*BRIEF*:
With the records in front of you, set every one of them down exactly.

*RECORDS FOR THE TASK*:

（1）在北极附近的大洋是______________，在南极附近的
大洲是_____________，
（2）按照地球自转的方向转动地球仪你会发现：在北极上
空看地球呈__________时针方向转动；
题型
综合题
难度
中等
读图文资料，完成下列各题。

*OUTPUT BELOW*:
（1）在北极附近的大洋是______________，在南极附近的
大洲是_____________，
（2）按照地球自转的方向转动地球仪你会发现：在北极上
空看地球呈__________时针方向转动；
题型
综合题
难度
中等
读图文资料，完成下列各题。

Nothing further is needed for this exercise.